Although appellant's testimony, that he advised the police that he was en route to his lawyer's office, was rejected by the trial court, we think it is significant that he told the District Court Commissioner that he wanted an attorney. The written confession introduced into evidence was obtained after his appearance before the Commissioner.

We hold that it was error to admit the confession obtained after counsel appeared and requested that appellant be permitted to confer with him, or that appellant be advised of counsel's availability. We express no opinion on the admissibility of the oral confession that preceded the employment of counsel on appellant's behalf.

Our reversal as to the first issue makes it unnecessary to review appellant's remaining challenges. We do not lightly reverse a conviction for the brutal, senseless assassination of two citizens, one of whom was a police officer. The swift and relentless efforts of the police in apprehending those responsible is commendable. At the same time, the method employed in gathering evidence must conform to constitutional guarantees.
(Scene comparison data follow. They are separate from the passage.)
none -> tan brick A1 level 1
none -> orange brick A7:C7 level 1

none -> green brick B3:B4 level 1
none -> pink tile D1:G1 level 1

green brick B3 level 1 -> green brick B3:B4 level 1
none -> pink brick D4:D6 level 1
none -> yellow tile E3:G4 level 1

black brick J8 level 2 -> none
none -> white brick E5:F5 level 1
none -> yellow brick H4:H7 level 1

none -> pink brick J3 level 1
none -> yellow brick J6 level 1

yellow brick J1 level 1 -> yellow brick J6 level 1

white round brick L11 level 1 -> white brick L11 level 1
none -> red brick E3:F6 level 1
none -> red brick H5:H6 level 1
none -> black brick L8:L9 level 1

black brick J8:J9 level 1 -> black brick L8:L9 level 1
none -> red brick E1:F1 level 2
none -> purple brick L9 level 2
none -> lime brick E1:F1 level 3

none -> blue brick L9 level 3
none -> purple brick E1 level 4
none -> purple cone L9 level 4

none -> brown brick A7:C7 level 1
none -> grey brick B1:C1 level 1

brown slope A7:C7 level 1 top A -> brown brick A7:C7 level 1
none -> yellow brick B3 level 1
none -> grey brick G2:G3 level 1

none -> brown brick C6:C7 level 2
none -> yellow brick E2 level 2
A quotation from Brewer v. Williams, 430 U.S. 387, 97 S. Ct. 1232, 51 L. Ed. 2d 424 (1977) is appropriate.

"... yet disinterested zeal for the public good does not assure either wisdom or right in the methods it pursues.... But it is precisely the predictability of those pressures that makes imperative a resolute loyalty to the guarantees that the constitution extends to us all."




[1] Appellant's co-defendant, Lodowski, was tried separately in the Circuit Court for Charles County, convicted and sentenced to death. His appeal is pending before the Court of Appeals.

[2] Murder of Fletcher (first count); murder of Phamdo (second count); conspiracy on June 11, 1983, to murder Fletcher (third count); conspiracy to murder Phamdo (fourth count); conspiracy between May 1 and June 18, 1983, to murder Fletcher (fifth count); conspiracy between May 1 and June 18, 1983, to murder Phamdo (sixth count).

[3] Armed robbery of Phamdo (seventh count); conspiracy on June 11, 1983, to rob Phamdo (eighth count); conspiracy between May 1 and June 18, 1983, to rob Phamdo (ninth count).

[4] The efforts of counsel to converse with his client are markedly similar to the equally futile attempts set forth in Escobedo v. Illinois, 378 U.S. 478, 84 S. Ct. 1758, 12 L. Ed. 2d 977 (1964).

[5] The right to counsel attached when interrogation focused on appellant as an accused. It would exalt form over substance to defer the right to counsel until indictment. See Escobedo, supra, N. 4.

[6] Fowler was in police custody for six days. The questioning over the first two days related to offenses other than the murder.

[7] Weber v. State, 457 A.2d 674 (Del. 1983); Commonwealth v. McKenna, 355 Mass. 313, 244 N.E.2d 560 (1969); Commonwealth v. Hilliard, 471 Pa. 318, 370 A.2d 322 (1977); State v. Haynes, 288 Or. 59, 602 P.2d 272 (1979), cert. denied, 446 U.S. 945, 100 S. Ct. 2175, 64 L. Ed. 2d 802; People v. Smith, 93 Ill. 2d 179, 66 Ill.Dec. 412, 442 N.E.2d 1325 (1982); State v. Matthews, 408 So. 2d 1274 (La. 1982); State v. Jones, 19 Wash. App. 850, 578 P.2d 71 (1978).